In October 2019, a general manager of the Houston Rockets basketball team tweeted the symbol of the Fight for Freedom Stand by Hong Kong pro-democracy group. Beijing became furious and, within days, Chinese leagues, streaming services, sponsors and partners had cut ties with the Rockets and the NBA.

Handling China’s coercive ways

Here is the good news. Although the NBA called the general manager’s comments as “regrettable,” its commissioner said he would not apologize for the tweet. Twelve months later, China finally gave in and CCTV (Chinese Central Television) resumed broadcasting NBA games in China.

Likewise, China’s rare earths embargo against Japan did not work because Tokyo could build its own supply chain. Boycotting Canadian canola and Norwegian salmon also was unsuccessful. That was because Chinese consumers were forced to buy products that were either lower in quality or cost more, or both.

The results were not always positive. In June 2017, President Moon Jae-in suspended further THAAD deployment pending a review. The Philippines is still vulnerable to China’s banana diplomacy. Beijing does not target major powers. It only picks weaker, smaller and vulnerable nations or industries to coerce. There is no exception to this rule.

History does not repeat itself but it sometimes rhymes. When I read the 14 Chinese grievances or demands of Australia, I remembered the 21 demands that Imperial Japan made during World War I to the government of the Republic of China in 1915.

The Japanese demands were supposed to enhance Tokyo’s control of Manchuria. In the final analysis, however, Japan gained little but lost a great deal of prestige and trust in the international community. Beijing now seems to be as arrogant and irrational as Tokyo was in 1915 and the years after.
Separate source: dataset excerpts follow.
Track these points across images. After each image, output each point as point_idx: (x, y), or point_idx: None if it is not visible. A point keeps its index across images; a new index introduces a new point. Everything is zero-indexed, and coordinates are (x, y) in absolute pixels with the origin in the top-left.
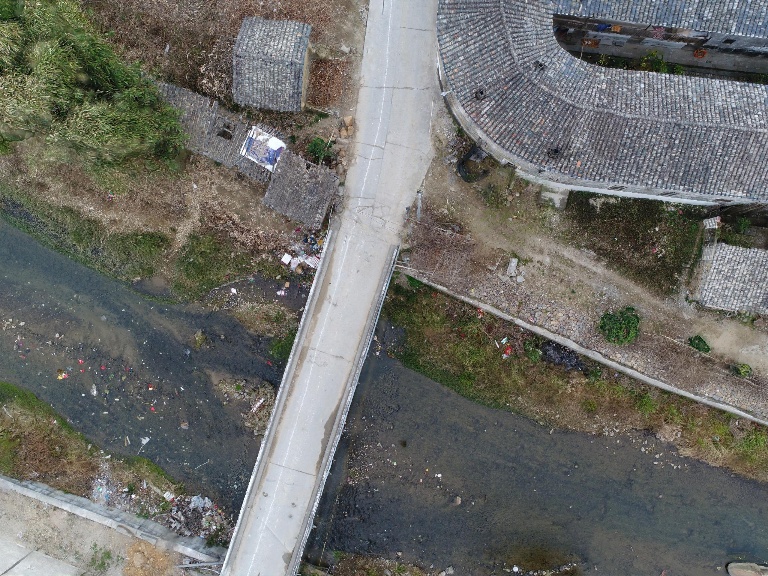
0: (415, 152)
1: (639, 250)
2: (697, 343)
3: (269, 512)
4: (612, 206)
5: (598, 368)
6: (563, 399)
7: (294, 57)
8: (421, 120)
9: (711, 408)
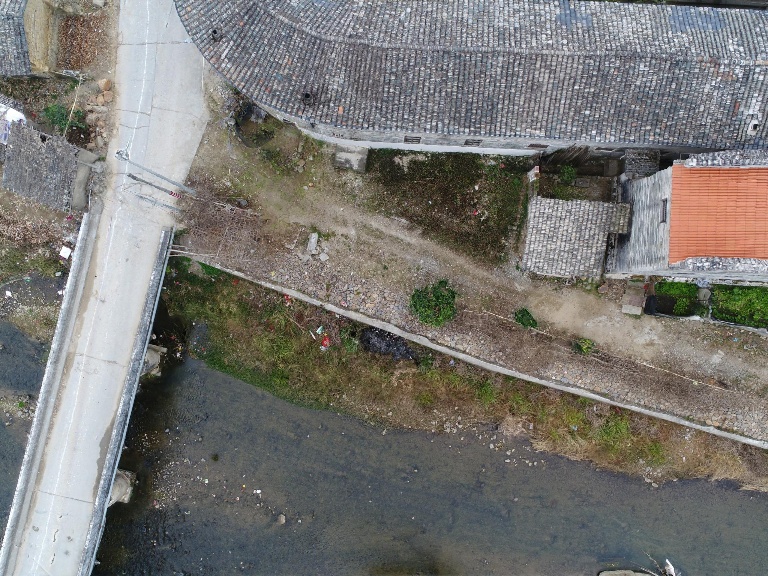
0: (186, 116)
1: (458, 214)
2: (520, 317)
3: (41, 549)
4: (421, 164)
5: (430, 355)
6: (394, 394)
7: (10, 9)
8: (191, 78)
9: (564, 393)
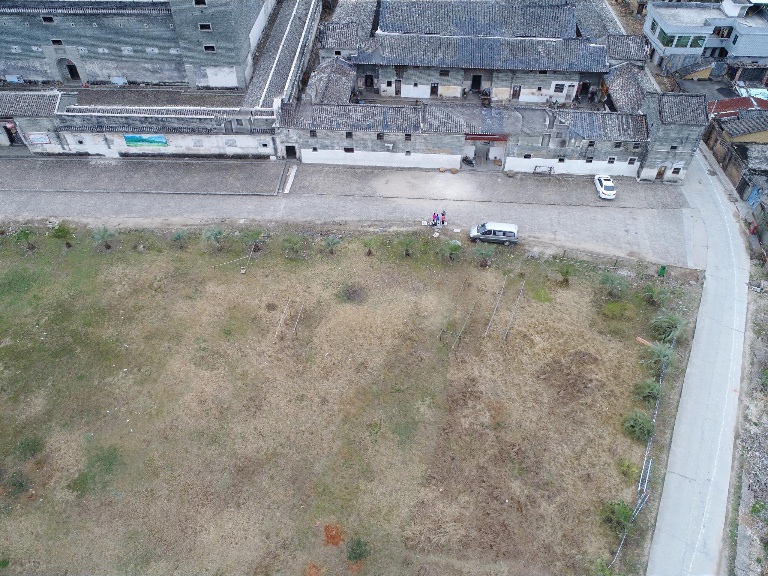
0: None
1: None
2: None
3: None
4: None
5: None
6: None
7: None
8: None
9: None
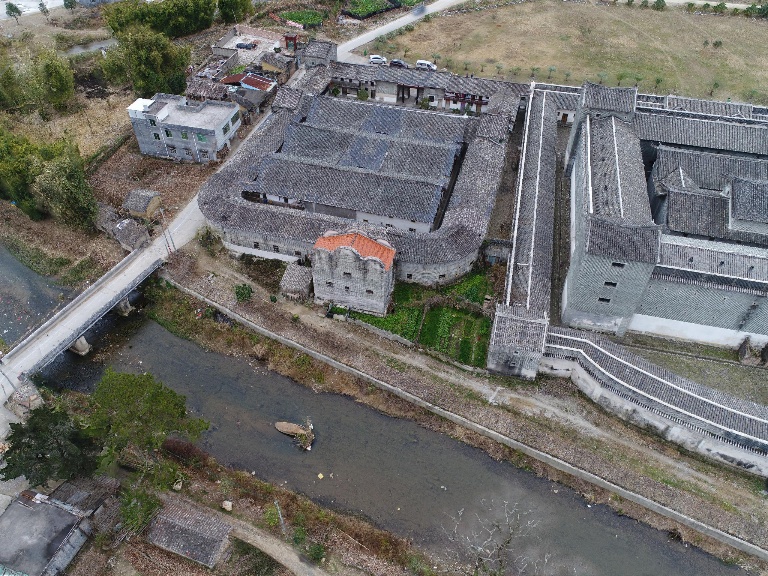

Now Beijing reportedly is open to an international team of COVID-19 investigators visiting China in January despite its harsh reaction to Prime Minister’s Morrison’s earlier call for an international inquiry into the origins of the outbreak. What the Australian prime minister said at the time was appropriate and the international community must remain united and push China to do what is right during these trying times.

Kuni Miyake is president of the Foreign Policy Institute and research director at Canon Institute for Global Studies. A former career diplomat, Miyake also serves as special adviser to Prime Minister Yoshihide Suga’s Cabinet. The views expressed here do not necessarily reflect the positions of the Japanese government.